Taste: Spirits: Sipping Savant: Drinking’s New Rules

In watering holes across the region, men and women are shaking things up

Back when I was a wide-eyed youngster in South Jersey — this is going way back to the loathsome 1980s — the gender lines in drinking were pretty clearly defined. The men drank scotch and Bud, while women kept the fridge well stocked with white wine and those dreadful Bartles & Jaymes wine coolers.
 
But today — 40 years after the onset of the Sexual Revolution — it appears that our drinking habits have finally caught up with the notion of equality. At countless restaurants and drinkeries in the area, I’ve noticed that it’s no longer just a “certain kind of woman” downing beer and whiskey. And a man ordering a chard in South Philly won’t (necessarily) get his ass kicked after walking out the door.
 
 “I’m no longer afraid to have the red drink in the martini glass,” says one 30-year-old male real estate attorney who boldly orders the frillier drinks at Nineteen and Zahav. “Today you don’t have to be quite so mindful of what other people think about your drinking habits.” Even the editor of this magazine — a guy’s guy whose BlackBerry is populated with sports stars and the city’s buttoned-up power brokers — is known to fancy the most chichi drinks on the menu (or the ones that have cranberry juice in them).
 
But this may have less to do with our thoughts about gender and more to do with the skillful hands behind the bar. “When I come up with specialty cocktails at Amada, I no longer think in terms of targeting a male or female taste,” says veteran bartender Stephen Seibert.
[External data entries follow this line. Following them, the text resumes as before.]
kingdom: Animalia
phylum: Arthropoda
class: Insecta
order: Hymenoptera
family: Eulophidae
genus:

It’s this effort — along with a trend toward more thoughtfully crafted cocktails made with high-quality ingredients — that seems to make it okay for a guy to drink pink. “In the last year or two, I’m seeing people less afraid to go with their palate rather than with what society says they should be drinking,” observes Seibert.
 
Similarly, women are no longer afraid to cross over into the world of whiskey and beer. Bartenders at Northeast Philadelphia’s Grey Lodge Pub and Mahogany on Walnut Street — both bars with venerable whiskey lineups — report a dramatic increase in consumption of the brown stuff by the fairer sex. Beer-drinking among women is way up, and not just in the insipid light-beer market. Women are reaching for double bocks and stouts in increasing numbers. Just ask any of the 80 or so ladies who recently crammed into the Standard Tap’s upstairs bar for a meeting of the In Pursuit of Ale (IPA) Women’s Club of Philadelphia. Finally, Gloria Steinem, your fearless advocacy has paid off.